Working down the material below, reproduce exactly every line from the one containing "Raj Sareen,*Japan and" to the last line, and only those.

========================================================================

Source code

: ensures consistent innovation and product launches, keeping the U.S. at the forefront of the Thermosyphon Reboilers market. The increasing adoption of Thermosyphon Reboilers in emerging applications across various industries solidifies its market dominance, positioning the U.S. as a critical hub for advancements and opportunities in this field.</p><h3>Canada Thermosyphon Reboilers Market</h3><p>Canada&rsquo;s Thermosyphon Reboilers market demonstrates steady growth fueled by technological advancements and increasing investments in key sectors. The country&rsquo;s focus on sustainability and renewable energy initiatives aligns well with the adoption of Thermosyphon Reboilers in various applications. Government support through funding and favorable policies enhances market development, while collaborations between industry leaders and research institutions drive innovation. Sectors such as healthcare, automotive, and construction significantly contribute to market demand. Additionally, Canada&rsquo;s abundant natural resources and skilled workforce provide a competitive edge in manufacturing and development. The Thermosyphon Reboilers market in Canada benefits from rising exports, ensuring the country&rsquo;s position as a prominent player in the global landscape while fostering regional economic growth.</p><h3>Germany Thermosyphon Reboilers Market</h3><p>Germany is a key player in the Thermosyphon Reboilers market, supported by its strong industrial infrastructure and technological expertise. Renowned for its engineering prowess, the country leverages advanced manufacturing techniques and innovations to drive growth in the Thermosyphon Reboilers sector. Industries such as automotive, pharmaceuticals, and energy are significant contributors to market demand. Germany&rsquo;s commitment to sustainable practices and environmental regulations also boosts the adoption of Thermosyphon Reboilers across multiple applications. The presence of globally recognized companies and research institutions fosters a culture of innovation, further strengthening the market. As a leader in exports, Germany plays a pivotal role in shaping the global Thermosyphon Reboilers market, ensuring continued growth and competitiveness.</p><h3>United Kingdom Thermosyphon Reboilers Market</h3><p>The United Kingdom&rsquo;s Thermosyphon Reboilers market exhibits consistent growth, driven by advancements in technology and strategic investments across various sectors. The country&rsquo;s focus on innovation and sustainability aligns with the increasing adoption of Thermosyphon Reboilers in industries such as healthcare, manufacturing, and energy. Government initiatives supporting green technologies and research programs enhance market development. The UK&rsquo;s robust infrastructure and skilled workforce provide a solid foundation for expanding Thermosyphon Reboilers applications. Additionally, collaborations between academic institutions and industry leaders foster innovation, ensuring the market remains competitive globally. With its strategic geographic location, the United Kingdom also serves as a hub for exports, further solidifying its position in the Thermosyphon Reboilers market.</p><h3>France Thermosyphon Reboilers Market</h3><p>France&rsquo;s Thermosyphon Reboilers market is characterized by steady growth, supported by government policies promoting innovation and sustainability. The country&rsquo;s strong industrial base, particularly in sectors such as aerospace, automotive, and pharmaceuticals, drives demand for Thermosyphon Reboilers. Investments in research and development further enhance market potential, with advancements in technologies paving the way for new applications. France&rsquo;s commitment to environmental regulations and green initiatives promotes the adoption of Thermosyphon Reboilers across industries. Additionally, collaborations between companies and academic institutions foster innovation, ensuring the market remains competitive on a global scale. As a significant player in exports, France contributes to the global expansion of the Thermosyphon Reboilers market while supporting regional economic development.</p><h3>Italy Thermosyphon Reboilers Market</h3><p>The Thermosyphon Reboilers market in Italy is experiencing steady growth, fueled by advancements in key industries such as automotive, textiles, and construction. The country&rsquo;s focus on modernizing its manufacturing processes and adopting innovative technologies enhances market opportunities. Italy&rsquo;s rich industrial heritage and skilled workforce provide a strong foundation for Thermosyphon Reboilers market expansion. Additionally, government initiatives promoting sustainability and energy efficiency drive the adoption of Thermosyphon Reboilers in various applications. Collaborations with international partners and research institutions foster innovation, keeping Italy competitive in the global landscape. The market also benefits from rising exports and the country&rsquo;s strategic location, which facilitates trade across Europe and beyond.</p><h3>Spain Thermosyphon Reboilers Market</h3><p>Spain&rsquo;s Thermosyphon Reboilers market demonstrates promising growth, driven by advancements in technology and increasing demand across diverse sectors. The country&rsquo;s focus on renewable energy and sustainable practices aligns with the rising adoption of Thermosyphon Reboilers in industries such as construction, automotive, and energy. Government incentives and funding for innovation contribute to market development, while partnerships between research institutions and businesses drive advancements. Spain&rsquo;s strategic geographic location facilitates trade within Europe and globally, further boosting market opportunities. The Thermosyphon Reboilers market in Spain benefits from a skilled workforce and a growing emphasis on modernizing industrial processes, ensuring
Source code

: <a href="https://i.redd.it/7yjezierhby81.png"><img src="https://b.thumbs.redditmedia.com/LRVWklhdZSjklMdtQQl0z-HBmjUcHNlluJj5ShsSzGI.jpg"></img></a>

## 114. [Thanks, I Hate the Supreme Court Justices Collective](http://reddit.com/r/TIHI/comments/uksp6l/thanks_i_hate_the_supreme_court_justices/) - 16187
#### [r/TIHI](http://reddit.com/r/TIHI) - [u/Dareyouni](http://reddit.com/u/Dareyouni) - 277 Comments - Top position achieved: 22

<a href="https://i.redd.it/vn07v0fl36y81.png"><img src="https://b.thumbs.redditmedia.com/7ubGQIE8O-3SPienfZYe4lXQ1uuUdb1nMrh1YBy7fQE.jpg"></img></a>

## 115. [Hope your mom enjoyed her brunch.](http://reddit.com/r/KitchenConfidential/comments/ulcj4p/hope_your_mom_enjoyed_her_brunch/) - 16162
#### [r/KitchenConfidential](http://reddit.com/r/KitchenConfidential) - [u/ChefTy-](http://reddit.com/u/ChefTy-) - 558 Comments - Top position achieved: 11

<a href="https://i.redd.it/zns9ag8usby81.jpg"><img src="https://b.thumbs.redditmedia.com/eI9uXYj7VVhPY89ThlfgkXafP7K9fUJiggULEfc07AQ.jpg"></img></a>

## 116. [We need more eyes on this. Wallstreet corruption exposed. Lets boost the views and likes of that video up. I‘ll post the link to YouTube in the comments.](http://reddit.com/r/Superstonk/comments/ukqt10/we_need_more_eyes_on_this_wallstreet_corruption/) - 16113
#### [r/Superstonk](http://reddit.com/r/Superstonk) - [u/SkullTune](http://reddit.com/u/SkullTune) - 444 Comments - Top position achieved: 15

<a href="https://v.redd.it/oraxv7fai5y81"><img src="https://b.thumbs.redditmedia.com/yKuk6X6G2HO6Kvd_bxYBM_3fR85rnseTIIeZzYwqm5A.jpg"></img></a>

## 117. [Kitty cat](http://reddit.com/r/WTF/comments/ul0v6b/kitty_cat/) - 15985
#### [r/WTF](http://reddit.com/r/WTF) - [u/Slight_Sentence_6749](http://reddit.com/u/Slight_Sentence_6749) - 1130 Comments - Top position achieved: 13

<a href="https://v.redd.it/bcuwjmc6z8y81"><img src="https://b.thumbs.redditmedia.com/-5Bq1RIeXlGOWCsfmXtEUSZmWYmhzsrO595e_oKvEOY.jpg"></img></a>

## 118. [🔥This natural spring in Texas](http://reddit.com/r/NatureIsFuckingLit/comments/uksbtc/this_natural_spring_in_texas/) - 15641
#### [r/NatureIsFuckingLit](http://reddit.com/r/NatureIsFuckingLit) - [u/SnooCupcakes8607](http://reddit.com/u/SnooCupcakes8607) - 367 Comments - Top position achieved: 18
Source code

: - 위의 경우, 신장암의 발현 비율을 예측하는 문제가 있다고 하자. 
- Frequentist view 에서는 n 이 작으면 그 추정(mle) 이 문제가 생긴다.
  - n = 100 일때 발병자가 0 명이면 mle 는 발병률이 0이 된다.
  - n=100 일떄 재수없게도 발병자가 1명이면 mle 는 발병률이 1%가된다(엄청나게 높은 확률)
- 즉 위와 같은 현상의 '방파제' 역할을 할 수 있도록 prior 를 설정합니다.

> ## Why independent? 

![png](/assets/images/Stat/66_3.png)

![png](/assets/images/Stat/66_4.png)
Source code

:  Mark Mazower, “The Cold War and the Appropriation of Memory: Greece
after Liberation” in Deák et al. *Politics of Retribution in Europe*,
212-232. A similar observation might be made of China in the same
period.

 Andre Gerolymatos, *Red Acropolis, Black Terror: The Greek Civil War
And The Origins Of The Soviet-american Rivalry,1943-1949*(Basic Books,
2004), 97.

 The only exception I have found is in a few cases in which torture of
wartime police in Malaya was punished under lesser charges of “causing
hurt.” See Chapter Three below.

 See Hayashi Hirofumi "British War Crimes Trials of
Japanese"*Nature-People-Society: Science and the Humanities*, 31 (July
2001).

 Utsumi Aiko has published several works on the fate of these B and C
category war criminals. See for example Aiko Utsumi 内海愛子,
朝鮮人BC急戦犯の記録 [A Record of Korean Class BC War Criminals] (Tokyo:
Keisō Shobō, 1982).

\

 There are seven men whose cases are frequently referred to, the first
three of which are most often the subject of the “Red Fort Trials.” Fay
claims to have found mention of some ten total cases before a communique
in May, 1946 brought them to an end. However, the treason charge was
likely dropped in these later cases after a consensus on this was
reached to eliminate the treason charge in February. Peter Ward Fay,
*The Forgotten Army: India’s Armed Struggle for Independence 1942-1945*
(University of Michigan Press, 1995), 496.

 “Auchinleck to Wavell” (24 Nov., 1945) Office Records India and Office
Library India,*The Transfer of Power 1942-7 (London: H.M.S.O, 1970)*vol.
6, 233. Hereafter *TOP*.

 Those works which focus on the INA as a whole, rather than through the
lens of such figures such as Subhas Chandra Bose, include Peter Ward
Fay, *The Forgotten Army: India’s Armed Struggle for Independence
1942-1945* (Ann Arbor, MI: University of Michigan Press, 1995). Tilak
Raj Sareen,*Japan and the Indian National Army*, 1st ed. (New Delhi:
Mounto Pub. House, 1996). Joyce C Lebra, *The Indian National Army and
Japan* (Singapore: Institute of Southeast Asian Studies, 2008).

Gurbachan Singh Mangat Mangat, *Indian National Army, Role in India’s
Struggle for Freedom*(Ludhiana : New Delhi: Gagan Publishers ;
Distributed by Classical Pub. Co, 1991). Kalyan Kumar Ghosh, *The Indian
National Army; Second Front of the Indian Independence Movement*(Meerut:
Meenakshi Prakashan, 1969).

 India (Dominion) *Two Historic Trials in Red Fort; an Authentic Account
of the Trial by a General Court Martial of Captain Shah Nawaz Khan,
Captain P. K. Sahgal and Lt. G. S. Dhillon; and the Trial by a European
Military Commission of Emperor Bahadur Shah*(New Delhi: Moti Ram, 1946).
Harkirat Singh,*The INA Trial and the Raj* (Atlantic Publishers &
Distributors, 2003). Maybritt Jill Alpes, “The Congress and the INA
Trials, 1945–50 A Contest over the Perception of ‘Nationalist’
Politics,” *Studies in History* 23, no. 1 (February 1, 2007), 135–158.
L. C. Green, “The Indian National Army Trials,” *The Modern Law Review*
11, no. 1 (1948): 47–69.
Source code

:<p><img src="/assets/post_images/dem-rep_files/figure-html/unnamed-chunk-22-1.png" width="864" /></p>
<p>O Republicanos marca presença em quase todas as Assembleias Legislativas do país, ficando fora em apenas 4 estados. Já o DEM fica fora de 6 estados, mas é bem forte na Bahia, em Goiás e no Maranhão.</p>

========================================================================

▸ **Expected answer**:
Raj Sareen,*Japan and the Indian National Army*, 1st ed. (New Delhi:
Mounto Pub. House, 1996). Joyce C Lebra, *The Indian National Army and
Japan* (Singapore: Institute of Southeast Asian Studies, 2008).

Gurbachan Singh Mangat Mangat, *Indian National Army, Role in India’s
Struggle for Freedom*(Ludhiana : New Delhi: Gagan Publishers ;
Distributed by Classical Pub. Co, 1991). Kalyan Kumar Ghosh, *The Indian
National Army; Second Front of the Indian Independence Movement*(Meerut:
Meenakshi Prakashan, 1969).

 India (Dominion) *Two Historic Trials in Red Fort; an Authentic Account
of the Trial by a General Court Martial of Captain Shah Nawaz Khan,
Captain P. K. Sahgal and Lt. G. S. Dhillon; and the Trial by a European
Military Commission of Emperor Bahadur Shah*(New Delhi: Moti Ram, 1946).
Harkirat Singh,*The INA Trial and the Raj* (Atlantic Publishers &
Distributors, 2003). Maybritt Jill Alpes, “The Congress and the INA
Trials, 1945–50 A Contest over the Perception of ‘Nationalist’
Politics,” *Studies in History* 23, no. 1 (February 1, 2007), 135–158.
L. C. Green, “The Indian National Army Trials,” *The Modern Law Review*
11, no. 1 (1948): 47–69.
Source code

:<p><img src="/assets/post_images/dem-rep_files/figure-html/unnamed-chunk-22-1.png" width="864" /></p>
<p>O Republicanos marca presença em quase todas as Assembleias Legislativas do país, ficando fora em apenas 4 estados. Já o DEM fica fora de 6 estados, mas é bem forte na Bahia, em Goiás e no Maranhão.</p>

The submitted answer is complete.